Sri Lanka

UNICEF Sri Lanka Humanitarian Situation Report #3, 26 April 2019

Situation Report
Originally published



• According to the Ministry of Health, the death toll from the bombing has been revised downwards from 359 to 253 people after autopsies were completed.

• Scores of children were killed and injured during the April 21, Easter Sunday coordinated suicide bombings/explosions on churches and hotels in the capital city of Colombo, and the cities of Negombo and Batticaloa.

• Government has confirmed 46 children were killed in the attacks. In Batticaloa alone, 13 children were killed, the youngest being just 18 months old. Data about children impacted in Colombo is delayed due to challenges in identifying bodies.

• As of now, according to reports, 25 children have been admitted to hospitals with injuries, scores of them in intensive care unit. The information about impacted children from other locations is being collected by the authorities.

• The security situation in Sri Lanka remains cautious as the government has warned of the potential for more attacks. Consequently, the government has instructed against any religious gathering until the security situation improves.

• The government has closed all schools until April 29; announced a curfew restricting movement of civilians at night; declared a partial state of emergency; and restricted access to major social media sites. Police have arrested 60 individuals in connection with the attacks.

• Initial assessments indicate a shortage of some medical supplies in hospitals and UNICEF is working to meet this need.

• Due to challenges in identification and access, full data about the impact on children is still emerging. Government agencies continue their assessments of the impact of the attacks, including the situation of children and women, with support from UNICEF and other agencies.
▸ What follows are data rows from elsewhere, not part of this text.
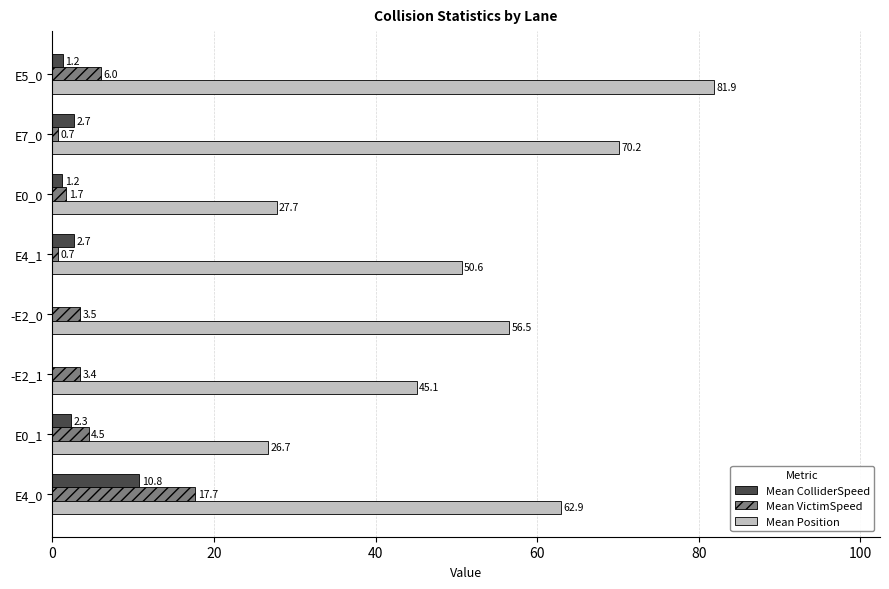

Which series changed the most between E4_1 and E0_1?

Mean Position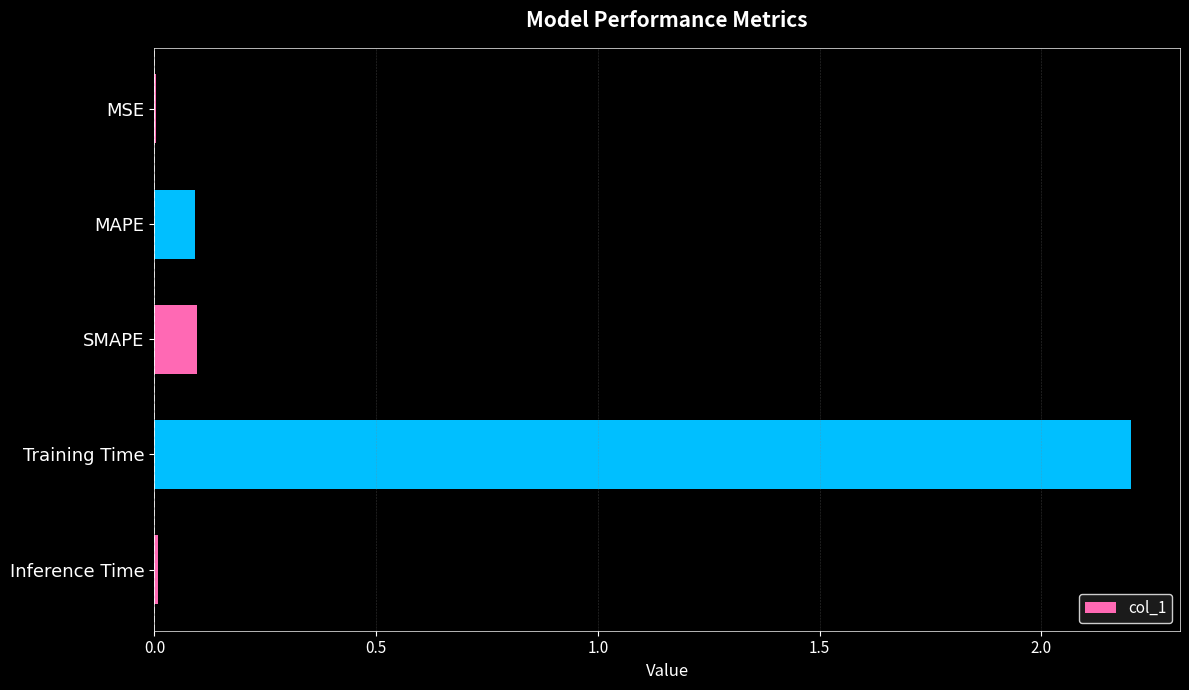

What is the sum of all values?

2.4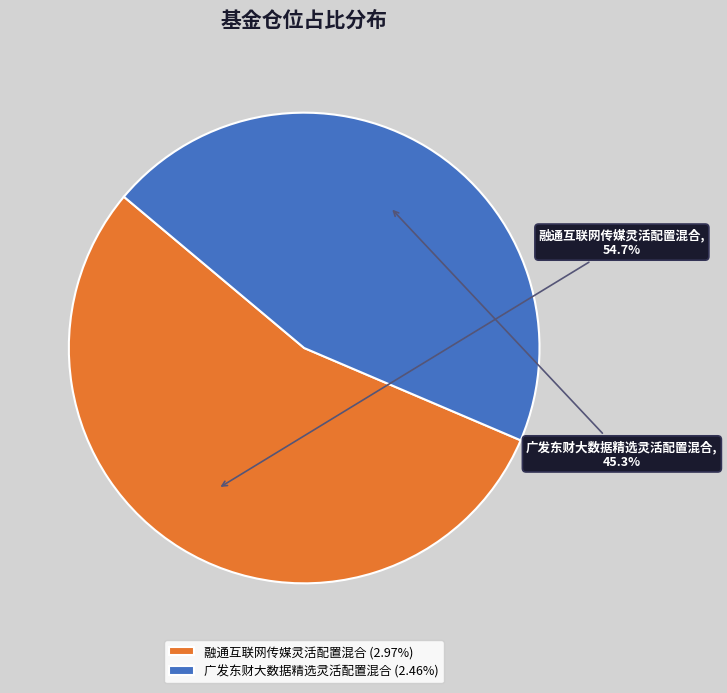

Approximately how many times larger is the value at 融通互联网传媒灵活配置混合 compared to 广发东财大数据精选灵活配置混合?

1.2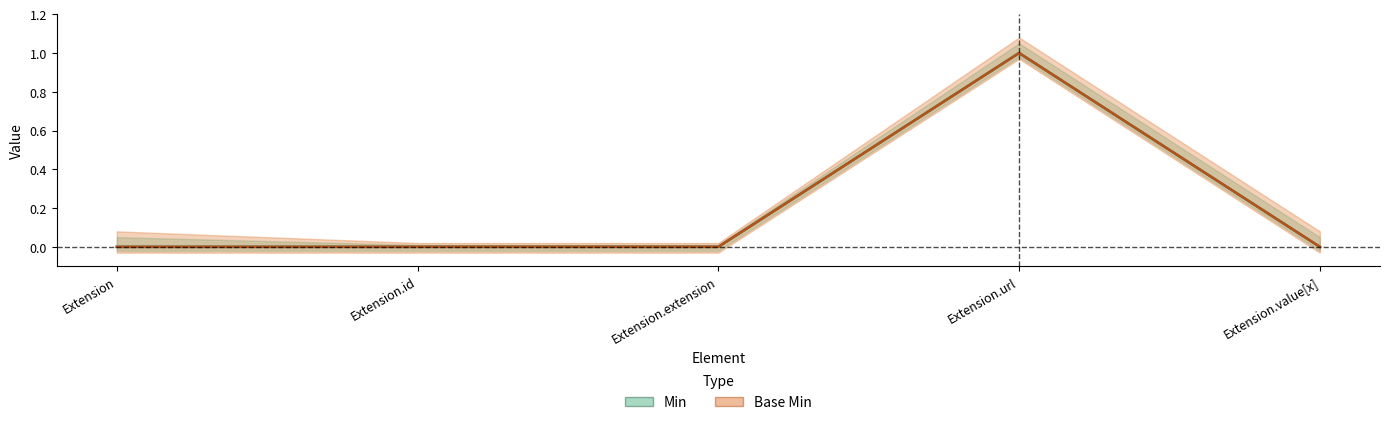

True or false: Min and Base Min intersect in this chart.

False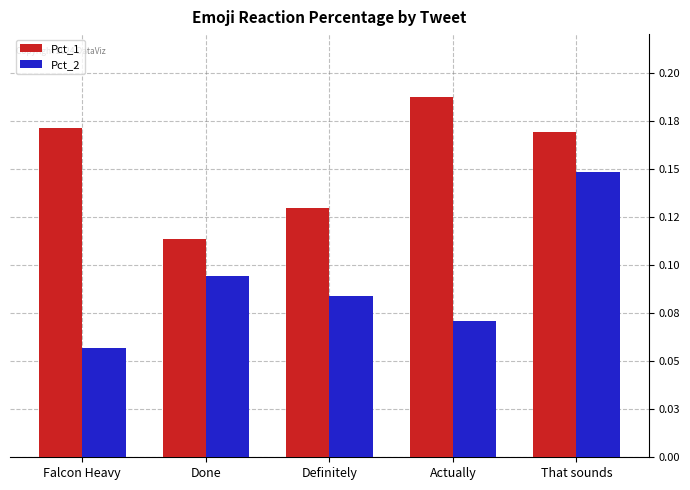

Which label corresponds to the smallest value in the chart?

Falcon Heavy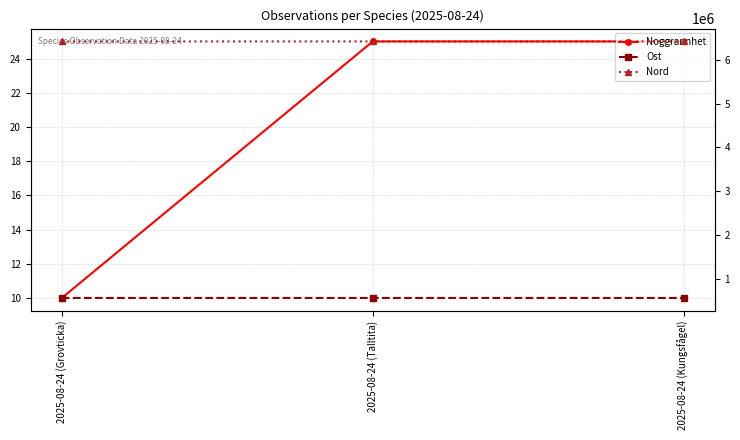

Count the Ost values in the range 575529 to 575552.

3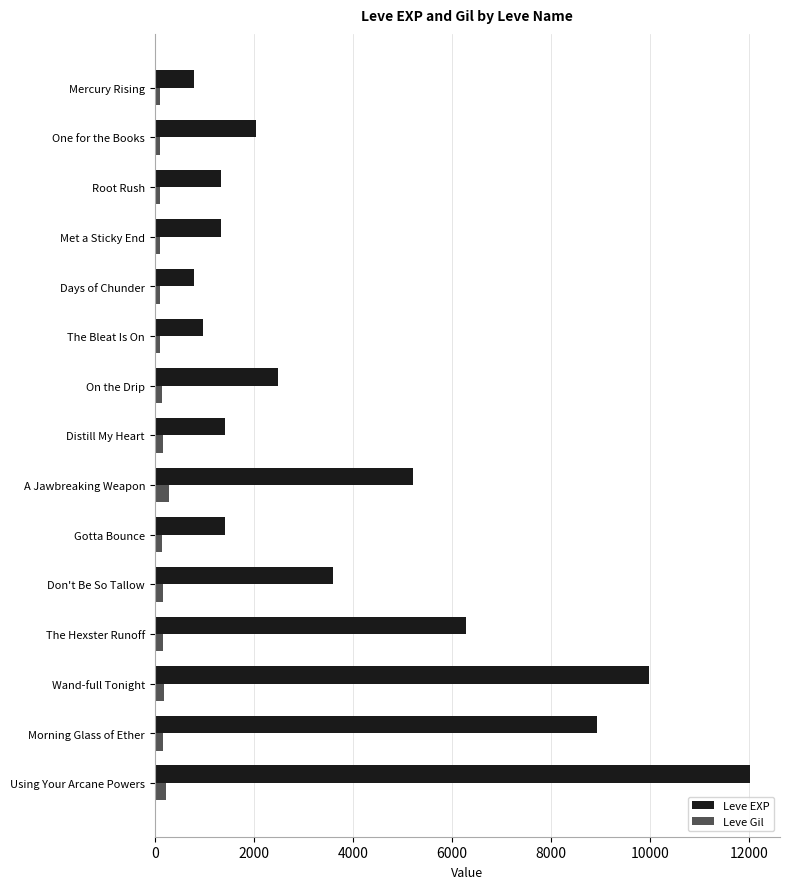

Is the value of Leve Gil at One for the Books greater than the value of Leve EXP at Wand-full Tonight?

No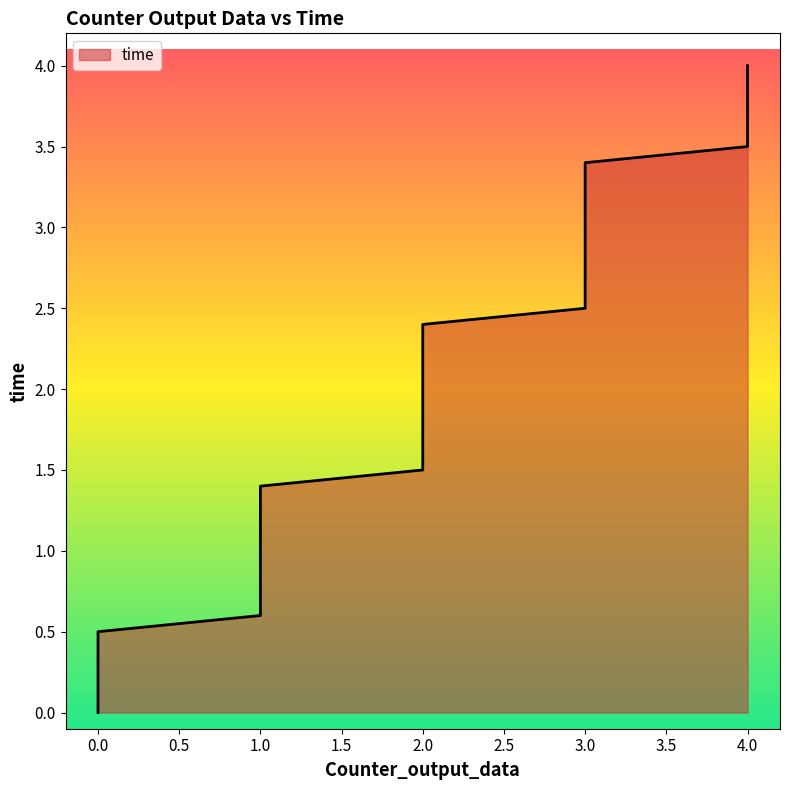

What is the value of the 18th point from the left?

1.5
• There are concerns for potential communal violence and retaliation. Some existing refugees and asylum seekers from Pakistan and Afghanistan, (who have existing asylum in Sri Lanka) are facing a security threat in Negombo. Currently, members of this community are being sheltered at a police station with some temporarily housed at a community centre.

• The upcoming May-June monsoon season is expected to add to the ongoing situation in Sri Lanka. In the past three years, Monsoon rains have brought large scale natural disasters to the country, with loss of life and displacement. UNICEF is preparing to support the Government and partners to meet the needs of the population in the upcoming Monsoon season.

Situation Overview

The attacks come at a very sensitive time for Sri Lanka, during an ongoing process of national reconciliation and transitional justice in the aftermath of a more than two-decade long conflict, during which 70,000 to 80,000 people are reported to have been killed. Sunday's attacks were the deadliest since the end of the conflict, in 2009. Some sporadic violence has occurred in the interim, in particular, in March 2018 when a state of emergency was declared after members of the majority Buddhist Sinhala community attacked mosques and Muslim-owned properties.

UNICEF and other UN organizations have been supporting the Government to implement peacebuilding and social cohesion programmes and these attacks pose a major threat to these efforts due to risks of the development of damaging narratives about inter-ethnic and inter-religious harmony in the country. Furthermore, the attacks are likely to negatively impact the tourism sector, which is a major source of income. There are concerns for potential communal violence and tension. Over 600 Pakistani and Afghanistan refugees who have been living in Sri Lanka for several years, have fled to a shelter outside of Colombo. Some have been sheltered at a local Police station while others are living under police and military protection at the Ahmadi mosque in Negombo.